Her return to government has reportedly, and understandably, made some diplomats in the Sri Lankan regime nervous. And though she will not be directly working on Sri Lanka, she will join several senior officials to whom the island will not be unfamiliar – including to the top three members of the State Department; Tony Blinken, Wendy Sherman and Victoria Nuland.

Her role at USAID is also set to become more influential than her predecessors, as Biden elevated her to the National Security Council. “She won’t have to fight for a seat at the table,” a current USAID official wrote to Devex this month. “She will be a player from day one because of the respect that she has with other key members of the administration.”
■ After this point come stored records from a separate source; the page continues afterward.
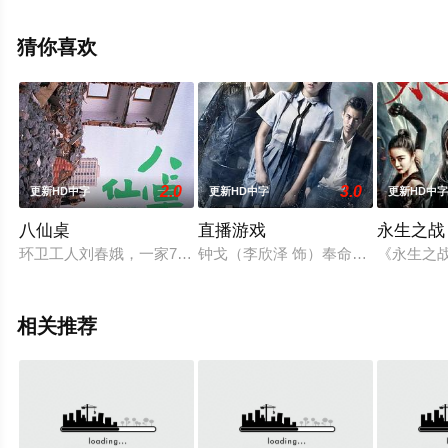
院，更多剧情信息可移步至豆瓣电影、电视猫或剧情网等
平台了解。
猜你喜欢
2.0
3.0
更新HD中字
更新HD中字
更新HD中
八仙桌
直播游戏
永生之战
环卫工人刘春娥，一家7口生活在杭州的城乡结合部。她工作之
钟戈（李欣泽 饰）奉命在云川温泉给
《永生之
相关推荐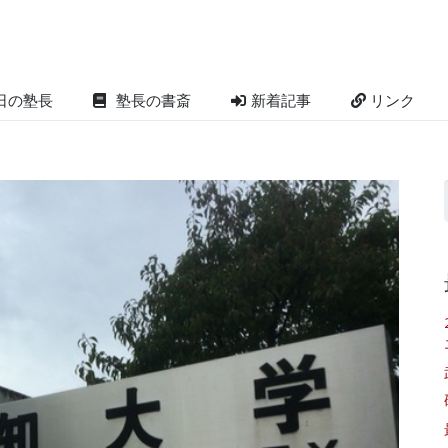
日の塾長
塾長の書斎
新着記事
リンク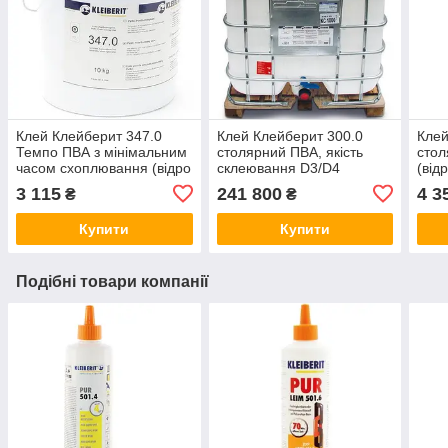
Клей Клейберит 347.0
Клей Клейберит 300.0
Клей
Темпо ПВА з мінімальним
столярний ПВА, якість
стол
часом схоплювання (відро
склеювання D3/D4
(від
10 кг), Німеччина
(контейнер 1000 кг),
3 115
241 800
4 3
₴
₴
Німеччина
Купити
Купити
Подібні товари компанії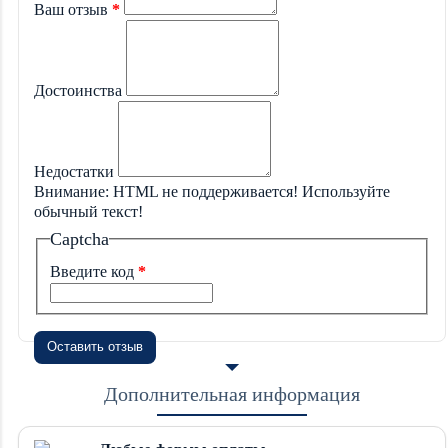
Ваш отзыв
Достоинства
Недостатки
Внимание:
HTML не поддерживается! Используйте
обычный текст!
Captcha
Введите код
Оставить отзыв
Дополнительная информация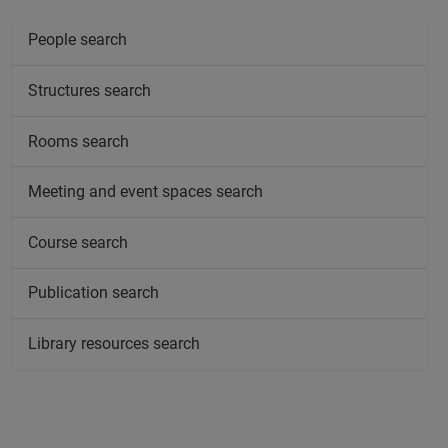
People search
Structures search
Rooms search
Meeting and event spaces search
Course search
Publication search
Library resources search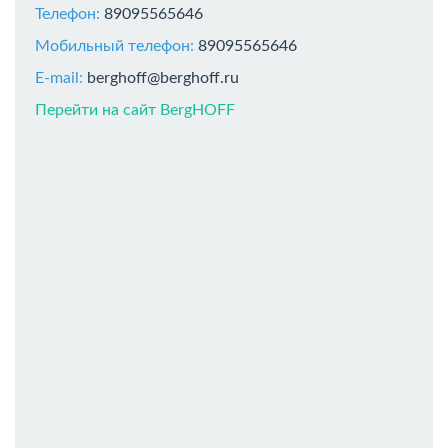
Телефон:
89095565646
Мобильный телефон:
89095565646
E-mail:
berghoff@berghoff.ru
Перейти на сайт BergHOFF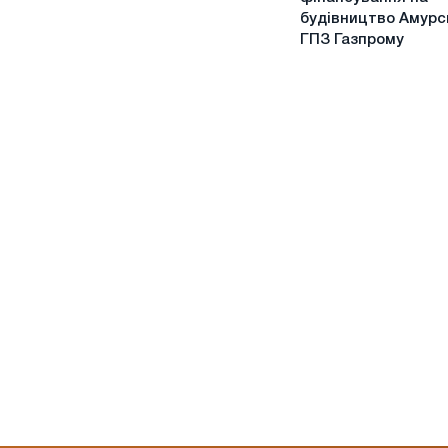
рекордну
будівництво Амурс
фінансування
ГПЗ Газпрому
на
будівництво
Амурського
ГПЗ
Газпрому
Amongst Tamils, there is tempered optimism about what the new administration may bring. “Power well understands the circumstances behind the marginalization and exclusion of the Tamils and Muslims on the island,” said the president of United States Tamils Action Group (USTAG) Seetharam Sivam, adding he was “pleased” with her appointment.

“We believe that under her leadership, USAID will consider directing more funds and efforts for development to the war-ravaged North East of Sri Lanka, where there exists a stark disparity in resources and opportunities in comparison to the rest of the island,” Sivam added.

“As a journalist, activist, and diplomat, I’ve seen the world-changing impact of USAID,” Power said as she announced her new post last month. “Our security is connected to the security of people who live elsewhere. Many of the issues we in the US are grappling with, the pandemic, the economic crisis, climate consequences, threats to the rule of law, even to democracy – these are issues that people all around the world are grappling with.”

“Power will rally the international community and work with our partners to confront the biggest challenges of our time, including Covid-19, climate change, global poverty and democratic backsliding,” Biden’s transition team added in a statement.

“A crisis-tested public servant and diplomat, Ambassador Power has been a leader in marshalling the world to resolve long-running conflicts, respond to humanitarian emergencies, defend human dignity, and strengthen the rule of law and democracy.”

With Sri Lanka looking to sink further into authoritarianism and Tamil protests to oppression growing since she left office, her new role may provide another opportunity to do just that.